The Venus of Brassempouy


  • Age: Around 23,000 BCE
  • Material: Mammoth ivory tusk
  • Found: Brassempouy (France) in 1892
  • Present Location: Musée d'Archéologie Nationale in Saint-Germain-en-Laye (France)
  • Length: 3.65cm
  • Width: cm
  • Depth: cm

move cursor over images to magnify replica

The Venus of Brassempouy (or "Lady with the Hood") was discovered in 1892 by Edouard Piette and Joseph de Laporterie. The figurine was discovered during an archeological investigation of two French caves near Brassempouy, known as the Galerie des Hyènes (Gallery of the Hyenas) and the Grotte du Pape (the Pope's Cave).

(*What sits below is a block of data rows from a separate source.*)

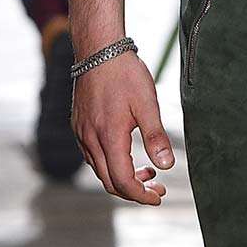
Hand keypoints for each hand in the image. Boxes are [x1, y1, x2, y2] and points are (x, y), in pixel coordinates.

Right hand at [71, 50, 175, 204]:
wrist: (98, 49)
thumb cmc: (125, 74)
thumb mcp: (147, 103)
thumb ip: (156, 136)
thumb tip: (166, 165)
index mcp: (108, 136)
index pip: (122, 180)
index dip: (140, 195)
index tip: (158, 196)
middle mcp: (90, 139)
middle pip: (109, 181)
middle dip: (133, 191)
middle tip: (157, 188)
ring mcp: (81, 133)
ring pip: (100, 170)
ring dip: (122, 178)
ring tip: (147, 171)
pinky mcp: (79, 126)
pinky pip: (93, 156)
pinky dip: (111, 164)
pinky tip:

Her tranquil face is triangular and with forehead, nose and brows are carved in relief, the mouth is absent. The top and sides are incised with a representation of braided hair or an Egyptian-style headdress (image below). A vertical crack on the right side of the face is probably due to a flaw in the ivory.

(© Libor Balák, Antropark - with kind permission)

There is some controversy about its authenticity, as it was recovered at a dig where the workers were paid by what they discovered. However the French post office honored the venus with a 2Fr stamp (above right) issued in March 1976 and designed by Georges Betemps.